Where gRPC struggles:

  • Browsers. Browsers cannot speak raw gRPC (they cannot fully control HTTP/2 frames from JavaScript). You need a grpc-web shim plus a proxy that translates — extra moving parts many teams would rather avoid for a public API.
  • Human-unfriendliness. You cannot curl a gRPC endpoint and read the response, and you cannot eyeball the payload in browser dev tools. Debugging needs special tooling (grpcurl, reflection).
  • Public / third-party APIs. External developers expect JSON and REST; handing them a .proto and a binary protocol raises the barrier to adoption.
  • Caching at the HTTP layer.
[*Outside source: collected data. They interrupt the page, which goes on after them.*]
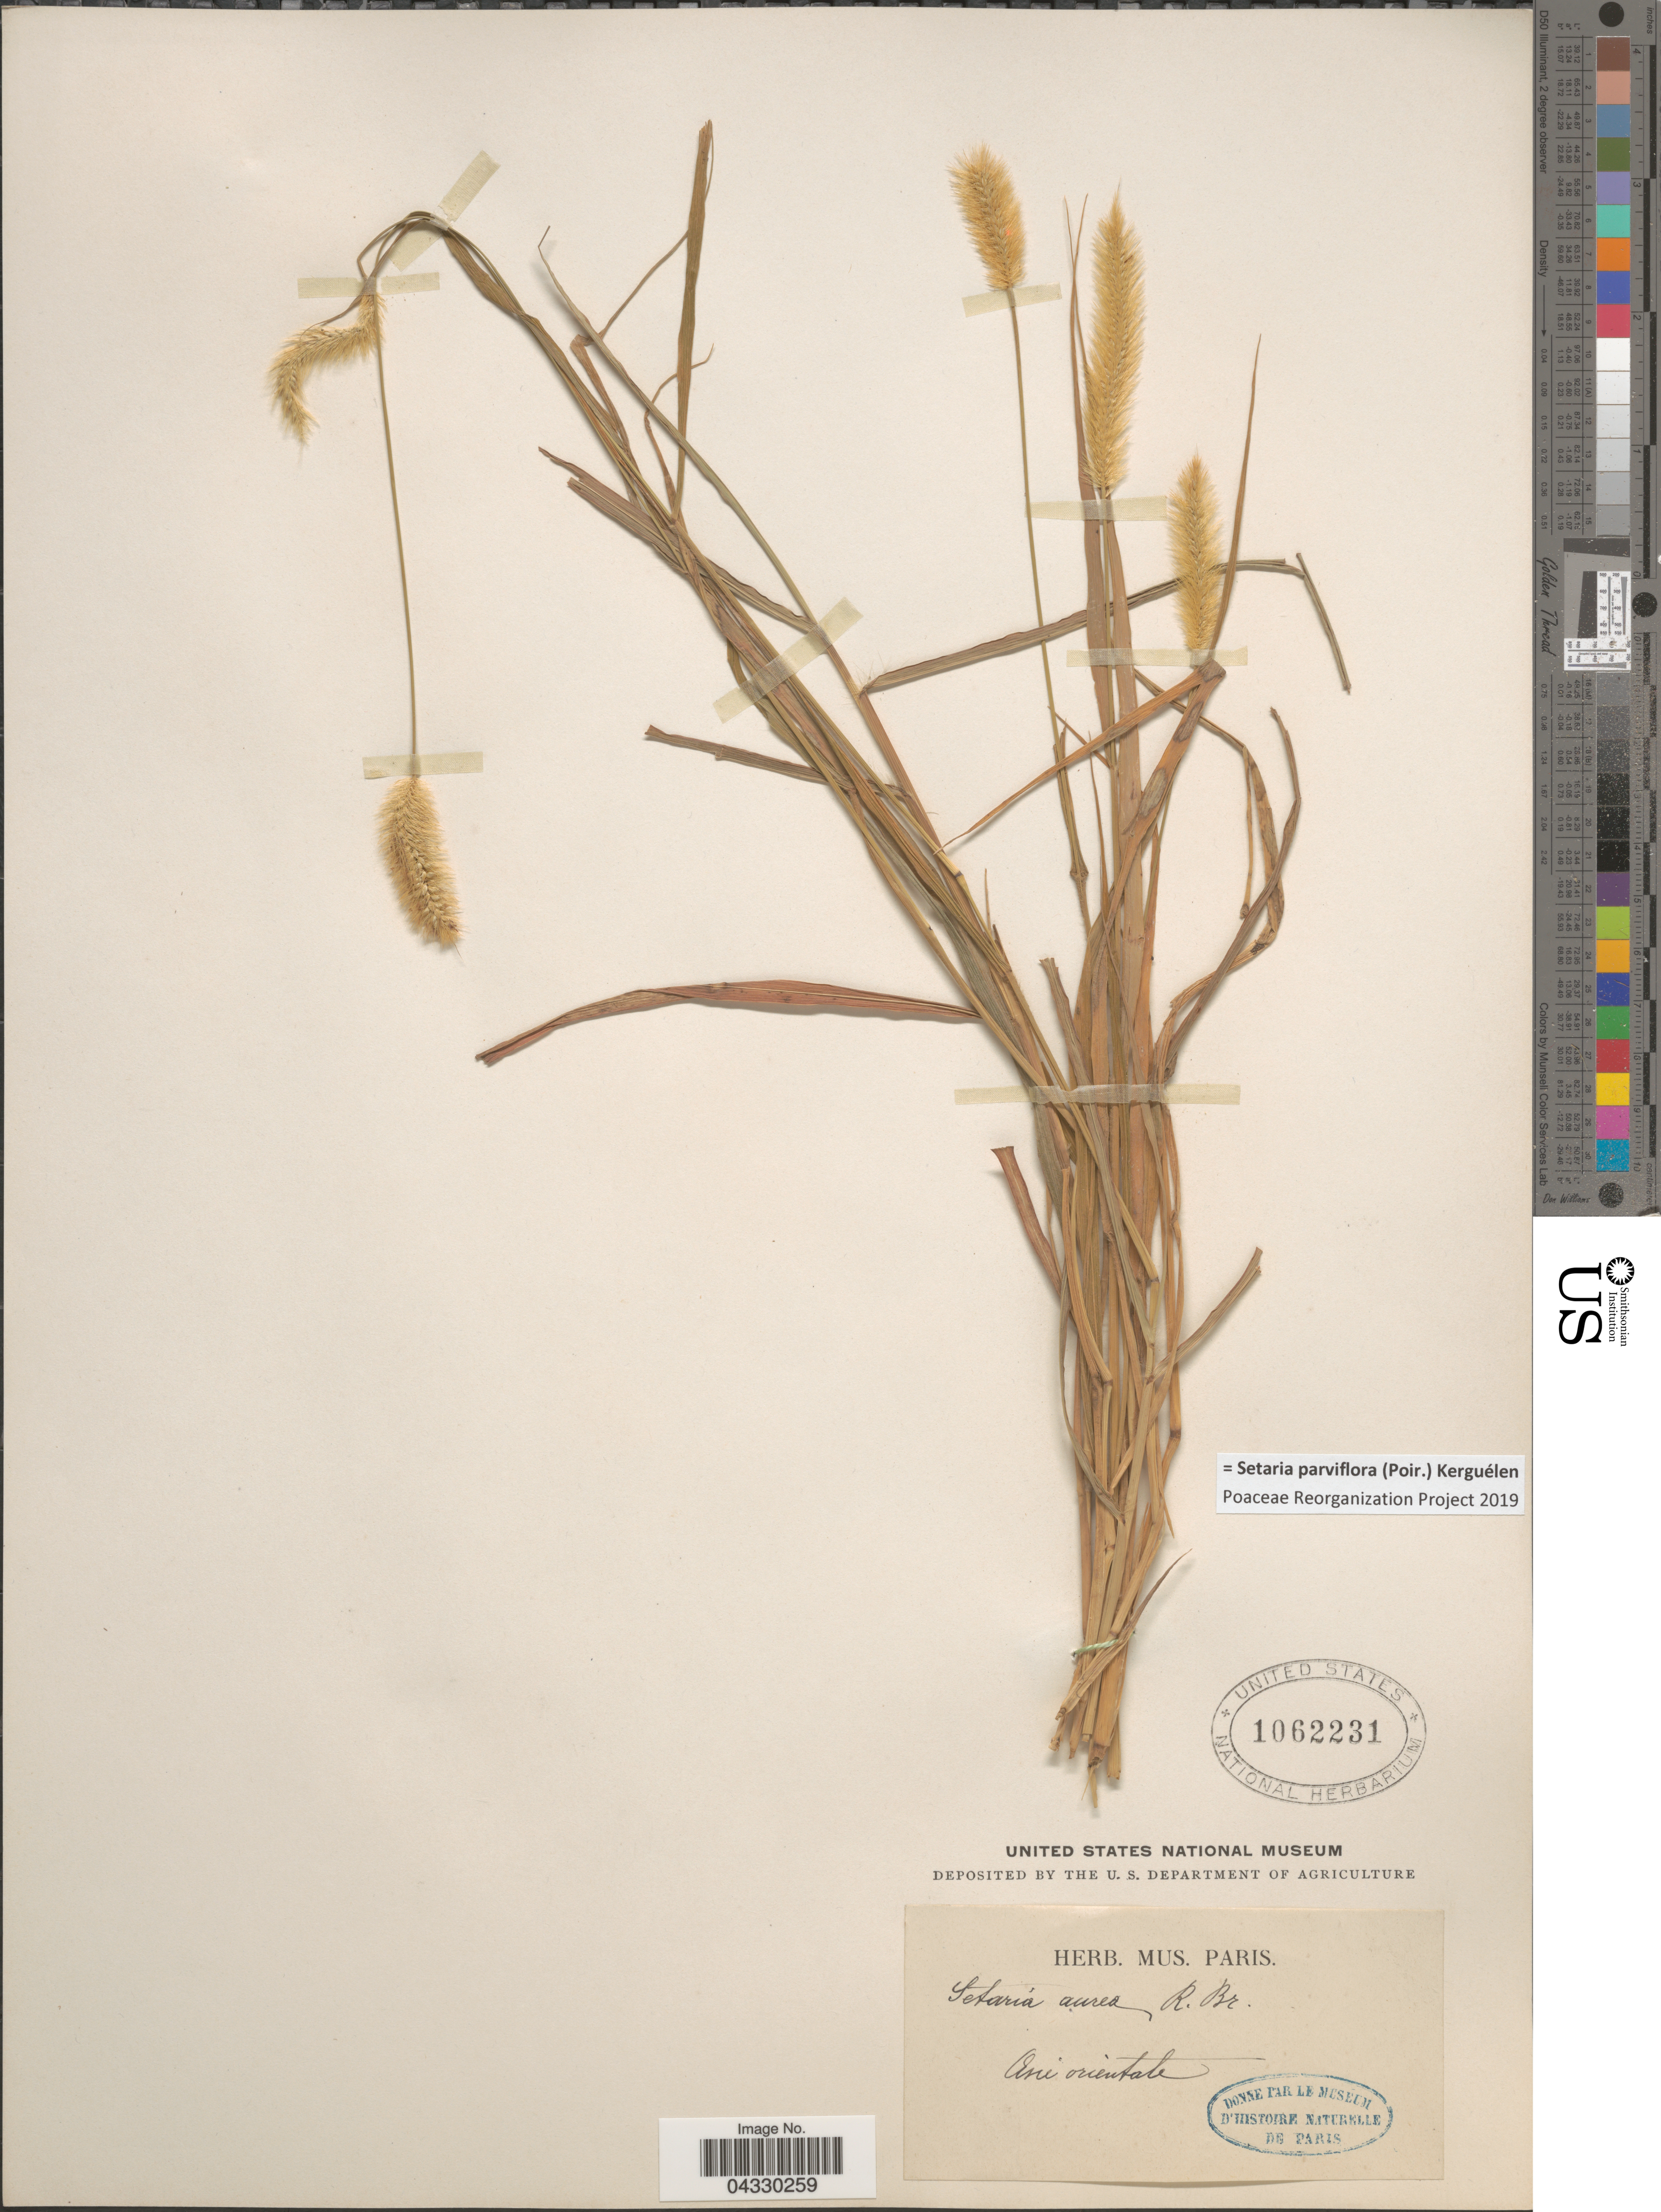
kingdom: Plantae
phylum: Tracheophyta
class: Liliopsida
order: Poales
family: Poaceae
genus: Setaria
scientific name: Setaria parviflora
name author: (Poir.) Kerguélen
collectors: ex herb. Mus. Paris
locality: Asie orientale.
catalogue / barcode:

REST's GET responses slot neatly into CDNs and HTTP caches; gRPC calls (all POST-like) do not.

The common architecture is therefore a REST or GraphQL gateway at the public edge, translating to gRPC for the fast internal mesh behind it — which is exactly the gateway pattern later days build on.

Key takeaways

  • RPC models the network as calling a typed method; REST models it as acting on resources. gRPC is an RPC framework built on a mandatory schema plus HTTP/2.
  • Protocol Buffers is both the contract (a .proto IDL) and a compact binary wire format; protoc generates matching client and server code in many languages from that one file.
  • The wire carries field numbers, not names, which makes messages small and fast — and makes evolution safe: add fields with fresh numbers, never reuse or renumber, and reserved a removed number.
  • HTTP/2 multiplexing lets many calls share one connection without head-of-line blocking, and long-lived streams enable the four call types.
  • The four call types — unary, server-streaming, client-streaming, bidirectional — are chosen per method by which side sends a stream.
  • Every call carries a propagating deadline, out-of-band metadata, and ends in one of a small fixed set of status codes that make retry decisions mechanical.
  • gRPC wins for internal, low-latency, polyglot, streaming traffic; it loses at the browser-facing edge (needs grpc-web), for human debugging, and for public APIs — so pair it with a REST/GraphQL gateway.

Checklist

  • [ ] I can explain the difference between the RPC ("call a method") and REST ("act on a resource") mental models.
  • [ ] I can write a minimal .proto with a message, a service, and field numbers.
  • [ ] I can state why protobuf payloads are smaller and faster than JSON, and what is lost.
  • [ ] I know the field-number rules that keep messages backward and forward compatible (add fresh, never reuse, reserve removed).
  • [ ] I can explain HTTP/2 multiplexing and why gRPC requires HTTP/2.
  • [ ] I can name the four call types and identify which side streams in each.
  • [ ] I understand deadlines (and their propagation), metadata, and the role of status codes like UNAVAILABLE vs INVALID_ARGUMENT.
  • [ ] I can decide when gRPC is the right choice and when REST/GraphQL fits better.